Moral to the story: there is nothing surprising about a Warforged choosing to be lawful, not even lawful good. But where I was actually going with that is that it's the surprise, the contrast with expectations, that's so exciting about playing an extreme alignment. For a group that was previously all good, playing Evil is going to feel increasingly seductive, and then from there it'll take ever more extreme acts of evil to continue getting that shock value. How poetic.

Spo
2019-08-15, 03:35 AM
These are some really great insights. Thanks everyone for taking the time to respond.

After Waterdeep Heist, we are going into Mad Mage (that was one of the reasons I rolled up a goblin fighter - thinking he would be good for a dungeon crawl). Although people seem to like his personality - playing him as a Italian mob goon with a short man syndrome - being the least evil/amoral isn't that much fun because there is no one to challenge his beliefs or have him see things differently. As someone mentioned above, Burpp's ideas are made because they are expedient and easy and made without thinking of consequences. I liked it when the life cleric would say "Burpp, we COULD kill the guard and try and hide the body like you want, or we could try to distract him and accomplish the same thing." Today, however, the life cleric would say, "I cast guidance so Burpp can slice the guard's throat quietly."

For Mad Mage, I am definitely going to roll a chaotic good character to question the actions of the rest of the group.

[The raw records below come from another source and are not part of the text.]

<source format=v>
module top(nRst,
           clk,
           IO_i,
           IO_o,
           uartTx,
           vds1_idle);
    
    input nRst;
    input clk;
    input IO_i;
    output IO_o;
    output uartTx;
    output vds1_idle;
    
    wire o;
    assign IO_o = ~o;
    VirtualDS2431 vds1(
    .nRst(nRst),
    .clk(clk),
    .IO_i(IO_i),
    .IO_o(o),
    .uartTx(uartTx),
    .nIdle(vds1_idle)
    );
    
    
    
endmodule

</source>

Won't go full on Redemption paladin, but maybe a monk that questions the use of violence or a barbarian that is not proud of who he is when he rages.

Laserlight
2019-08-15, 03:37 AM
That's an insightful hypothesis.

I've felt that as a DM, your job is to produce strong emotions in the players, and those emotions are felt most strongly when there's an abrupt change. You don't want a session which is "we're about to die" for the whole time, you want "confidence", then "dismay", then "relief".

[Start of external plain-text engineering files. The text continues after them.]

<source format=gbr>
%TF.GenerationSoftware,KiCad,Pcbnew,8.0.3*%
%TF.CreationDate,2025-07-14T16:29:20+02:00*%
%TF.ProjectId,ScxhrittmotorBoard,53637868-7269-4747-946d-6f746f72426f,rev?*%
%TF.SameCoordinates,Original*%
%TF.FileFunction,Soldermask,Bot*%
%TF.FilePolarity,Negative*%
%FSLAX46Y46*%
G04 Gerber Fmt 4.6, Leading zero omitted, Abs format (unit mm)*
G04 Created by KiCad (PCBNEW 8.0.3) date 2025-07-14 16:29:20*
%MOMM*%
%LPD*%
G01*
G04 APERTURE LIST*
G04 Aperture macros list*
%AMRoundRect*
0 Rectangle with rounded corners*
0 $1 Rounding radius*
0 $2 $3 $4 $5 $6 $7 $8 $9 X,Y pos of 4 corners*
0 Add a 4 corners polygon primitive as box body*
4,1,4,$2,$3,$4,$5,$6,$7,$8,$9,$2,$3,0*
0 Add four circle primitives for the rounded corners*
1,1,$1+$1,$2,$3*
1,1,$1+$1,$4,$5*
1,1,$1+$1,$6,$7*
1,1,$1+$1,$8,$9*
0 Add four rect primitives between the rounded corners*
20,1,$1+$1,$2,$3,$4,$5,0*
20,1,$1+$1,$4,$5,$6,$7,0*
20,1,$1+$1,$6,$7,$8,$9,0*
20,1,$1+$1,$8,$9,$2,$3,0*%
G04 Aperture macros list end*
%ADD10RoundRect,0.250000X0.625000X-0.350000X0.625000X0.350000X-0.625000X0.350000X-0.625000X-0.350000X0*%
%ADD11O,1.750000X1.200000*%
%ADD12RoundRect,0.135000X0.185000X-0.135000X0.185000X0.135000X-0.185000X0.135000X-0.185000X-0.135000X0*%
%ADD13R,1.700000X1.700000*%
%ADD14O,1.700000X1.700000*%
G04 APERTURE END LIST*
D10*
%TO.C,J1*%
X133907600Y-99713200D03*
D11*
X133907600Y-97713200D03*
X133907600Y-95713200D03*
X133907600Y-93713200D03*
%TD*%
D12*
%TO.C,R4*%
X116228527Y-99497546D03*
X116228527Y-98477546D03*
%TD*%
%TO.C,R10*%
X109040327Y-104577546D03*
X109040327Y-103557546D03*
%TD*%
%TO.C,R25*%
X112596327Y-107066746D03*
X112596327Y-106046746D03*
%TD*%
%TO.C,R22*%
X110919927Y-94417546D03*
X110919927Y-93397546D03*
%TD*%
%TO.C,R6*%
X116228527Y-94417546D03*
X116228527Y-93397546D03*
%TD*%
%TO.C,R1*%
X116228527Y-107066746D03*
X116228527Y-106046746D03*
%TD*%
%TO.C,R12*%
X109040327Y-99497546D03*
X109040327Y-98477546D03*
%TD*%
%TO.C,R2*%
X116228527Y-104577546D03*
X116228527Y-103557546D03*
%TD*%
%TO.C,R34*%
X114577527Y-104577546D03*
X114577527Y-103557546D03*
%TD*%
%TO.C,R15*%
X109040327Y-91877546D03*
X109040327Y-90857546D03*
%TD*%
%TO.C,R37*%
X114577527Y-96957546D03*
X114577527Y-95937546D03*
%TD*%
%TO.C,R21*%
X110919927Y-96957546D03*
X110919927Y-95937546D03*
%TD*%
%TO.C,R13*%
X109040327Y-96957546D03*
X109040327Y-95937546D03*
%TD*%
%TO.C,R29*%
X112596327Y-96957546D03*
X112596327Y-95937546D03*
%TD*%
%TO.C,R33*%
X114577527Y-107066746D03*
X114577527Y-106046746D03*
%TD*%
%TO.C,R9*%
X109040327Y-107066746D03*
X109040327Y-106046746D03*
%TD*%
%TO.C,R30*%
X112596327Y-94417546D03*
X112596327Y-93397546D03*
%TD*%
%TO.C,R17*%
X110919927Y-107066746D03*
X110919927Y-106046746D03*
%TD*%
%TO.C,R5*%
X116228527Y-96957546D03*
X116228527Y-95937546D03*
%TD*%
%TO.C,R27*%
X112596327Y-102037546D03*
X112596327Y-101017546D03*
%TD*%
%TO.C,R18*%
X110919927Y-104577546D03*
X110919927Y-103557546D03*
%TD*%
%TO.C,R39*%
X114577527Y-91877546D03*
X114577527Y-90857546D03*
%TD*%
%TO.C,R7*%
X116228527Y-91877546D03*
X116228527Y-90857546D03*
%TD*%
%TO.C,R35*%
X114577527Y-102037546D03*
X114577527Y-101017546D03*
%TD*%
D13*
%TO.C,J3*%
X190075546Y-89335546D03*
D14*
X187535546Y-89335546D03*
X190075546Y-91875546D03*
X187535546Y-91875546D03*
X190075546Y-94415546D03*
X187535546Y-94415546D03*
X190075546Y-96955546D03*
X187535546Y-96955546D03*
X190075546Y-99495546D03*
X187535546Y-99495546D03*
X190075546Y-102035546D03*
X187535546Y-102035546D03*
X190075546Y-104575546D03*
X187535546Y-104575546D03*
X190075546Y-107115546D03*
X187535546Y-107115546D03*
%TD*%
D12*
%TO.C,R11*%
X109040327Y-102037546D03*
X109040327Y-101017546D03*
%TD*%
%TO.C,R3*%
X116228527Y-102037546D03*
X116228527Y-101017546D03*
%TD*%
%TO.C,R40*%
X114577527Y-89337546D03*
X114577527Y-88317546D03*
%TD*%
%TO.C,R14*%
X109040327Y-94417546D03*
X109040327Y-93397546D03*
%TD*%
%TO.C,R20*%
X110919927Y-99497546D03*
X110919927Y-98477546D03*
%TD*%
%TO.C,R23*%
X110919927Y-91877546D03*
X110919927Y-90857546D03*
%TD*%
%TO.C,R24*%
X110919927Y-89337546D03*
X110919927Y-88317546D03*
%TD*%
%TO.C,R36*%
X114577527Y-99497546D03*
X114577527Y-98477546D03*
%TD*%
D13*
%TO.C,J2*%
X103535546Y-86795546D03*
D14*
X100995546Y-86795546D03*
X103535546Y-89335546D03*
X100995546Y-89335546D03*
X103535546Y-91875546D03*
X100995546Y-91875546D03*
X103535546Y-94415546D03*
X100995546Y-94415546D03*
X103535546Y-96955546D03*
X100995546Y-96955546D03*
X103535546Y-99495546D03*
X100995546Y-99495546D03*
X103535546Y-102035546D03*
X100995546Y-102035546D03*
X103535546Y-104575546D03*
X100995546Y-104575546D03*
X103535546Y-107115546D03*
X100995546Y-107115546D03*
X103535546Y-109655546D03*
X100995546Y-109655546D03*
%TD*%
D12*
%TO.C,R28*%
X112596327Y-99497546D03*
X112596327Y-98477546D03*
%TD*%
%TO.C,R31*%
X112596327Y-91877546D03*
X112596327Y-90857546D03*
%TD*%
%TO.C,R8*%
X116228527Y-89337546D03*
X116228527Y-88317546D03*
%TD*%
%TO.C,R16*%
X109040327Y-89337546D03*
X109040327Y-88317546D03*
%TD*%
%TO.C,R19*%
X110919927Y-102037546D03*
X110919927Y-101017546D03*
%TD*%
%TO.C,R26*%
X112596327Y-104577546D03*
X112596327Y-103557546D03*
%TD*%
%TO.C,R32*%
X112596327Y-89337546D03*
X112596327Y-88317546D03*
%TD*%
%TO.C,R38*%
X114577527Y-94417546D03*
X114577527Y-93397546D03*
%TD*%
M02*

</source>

Part of it is also a change from every day life to RPGs. It's unexpected because it's something the player would never do, even though the character would.

And yeah, when we did SKT, I made a CE warlock, intending to be the Party Bad Guy. Turns out I was the most stable, least randomly violent character in the party.

patchyman
2019-08-15, 11:56 AM
I lived through a similar situation. I made a Lawful Neutral (with Evil tendencies) Rogue for “Curse of Strahd”. The rest of the party was good or neutral.

For most of the campaign, my Lawful Neutral character was consistently acting as the voice of reason and only sane man. In fact, in one case, he deliberately committed an Evil act.he did not want to in order to prevent the LG Paladin from falling.

While I played the character to the end of the campaign, let me give you the benefit of my hindsight. Retire the character and play something else. I found my enjoyment suffered because I felt I could not play the character the way I wanted (no blame, sometimes it is just not the right character for the party).